CAAN officials state that while Shree Airlines’ operating procedures are deemed satisfactory, the EU has recommended implementing special initiatives to adopt more effective procedures for further improvement.
Gyanendra Bhul, CAAN’s information officer, says the EU has posed additional inquiries concerning the government’s dedication to flight safety and the operational capabilities of Nepal’s airline companies.
“The report highlights how well CAAN has done regarding flight safety,” he says. “But for Nepal to get out of the EU blacklist, everyone needs to be on the same page.”

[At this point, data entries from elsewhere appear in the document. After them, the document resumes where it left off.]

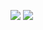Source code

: ![](https://github-readme-stats.vercel.app/api?username=bloogefest&show_icons=true&theme=merko&bg_color=00000000&hide_border=true&locale=ru)
![](https://streak-stats.demolab.com?user=Bloogefest&theme=merko&hide_border=true&locale=ru&date_format=j%2Fn%5B%2FY%5D&background=00000000)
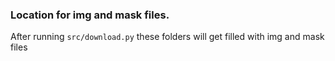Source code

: ### Location for img and mask files.

After running `src/download.py` these folders will get filled with img and mask files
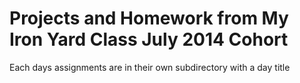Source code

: Projects and Homework from My Iron Yard Class
July 2014 Cohort
========

Each days assignments are in their own subdirectory with a day title
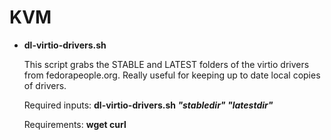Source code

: # KVM
 - **dl-virtio-drivers.sh**
 
    This script grabs the STABLE and LATEST folders of the virtio drivers from fedorapeople.org. Really useful for keeping up to date local copies of drivers.
    
    Required inputs: 
    **dl-virtio-drivers.sh *"stabledir"* *"latestdir"***
    
    Requirements: 
    **wget curl**
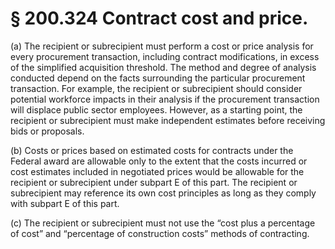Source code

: # § 200.324   Contract cost and price.

(a) The recipient or subrecipient must perform a cost or price analysis for every procurement transaction, including contract modifications, in excess of the simplified acquisition threshold. The method and degree of analysis conducted depend on the facts surrounding the particular procurement transaction. For example, the recipient or subrecipient should consider potential workforce impacts in their analysis if the procurement transaction will displace public sector employees. However, as a starting point, the recipient or subrecipient must make independent estimates before receiving bids or proposals.


(b) Costs or prices based on estimated costs for contracts under the Federal award are allowable only to the extent that the costs incurred or cost estimates included in negotiated prices would be allowable for the recipient or subrecipient under subpart E of this part. The recipient or subrecipient may reference its own cost principles as long as they comply with subpart E of this part.


(c) The recipient or subrecipient must not use the “cost plus a percentage of cost” and “percentage of construction costs” methods of contracting.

CAAN, however, is responsible for regulating and enforcing actions against airline companies. Hence, the EU stresses that the government needs to prioritise flight safety, says a former CAAN director-general on the condition of anonymity.
“Who is stopping CAAN from taking immediate action against airline companies who commit misconduct?” he questions.
There’s also the question of dividing CAAN into separate entities for regulation and service provision. This, former CAAN officials believe is intertwined with the EU blacklist issue as ICAO, as the international governing body, explicitly recommends the separation of regulatory and service provider functions.
Devananda Upadhyay, former deputy director-general of CAAN, notes that the EU has not explicitly demanded the organisation’s breakup. However, the message is clear that employees should not hold dual roles, serving both as regulators and service providers.
“Is the traffic police allowed to investigate crimes? No. That is what the EU wants Nepal to adopt. It does not want CAAN to split categorically. But it wants the government to bring an act that clarifies the roles of the regulator and the service provider that have distinct responsibilities,” says a former director general.
The former director-general highlights that during past EU audits, it was discovered that employees working in service providers were promptly transferred and appointed to vacancies within regulatory bodies. He continues to raise concerns, noting that there are unresolved issues lacking clear legal frameworks even at present.
In February 2020, two bills were introduced in the National Assembly to split CAAN into a service provider and a regulatory body. The proposed bills outlined the creation of two distinct entities, namely the Air Services Authority and the Civil Aviation Authority of Nepal. However, despite their introduction, no progress was made on the bills. With the expiration of the parliamentary term, the bill, like others, automatically became inactive.
In the current fiscal year’s budget for 2023/24, the government has declared its intention to enhance the structure of the authority. However, there is no indication of an effort to introduce the bill to split CAAN into to separate bodies.
The proposal faces opposition from authority employees who are against the separation. Additionally, political leadership has yet to take a definitive stance or make progress on advancing this initiative.
No mechanism to investigate accidents
A significant concern highlighted by ICAO revolves around the establishment of a permanent mechanism to mitigate air accidents. ICAO has consistently drawn attention to this issue, and among the eight facets of flight safety assessed by ICAO, Nepal’s weakest performance is in this specific area.
Currently, the government forms a commission after an aeroplane or helicopter crash, which subsequently submits a report. However, the suggestions and recommendations put forth by the commission often lack follow-through in terms of implementation. ICAO stresses the need for a permanent mechanism for accident investigation, as opposed to relying solely on ad hoc commissions.
While a commission comprising experts could impartially investigate and recommend actions in the event of a ship accident, the government has yet to demonstrate any interest in implementing such a mechanism.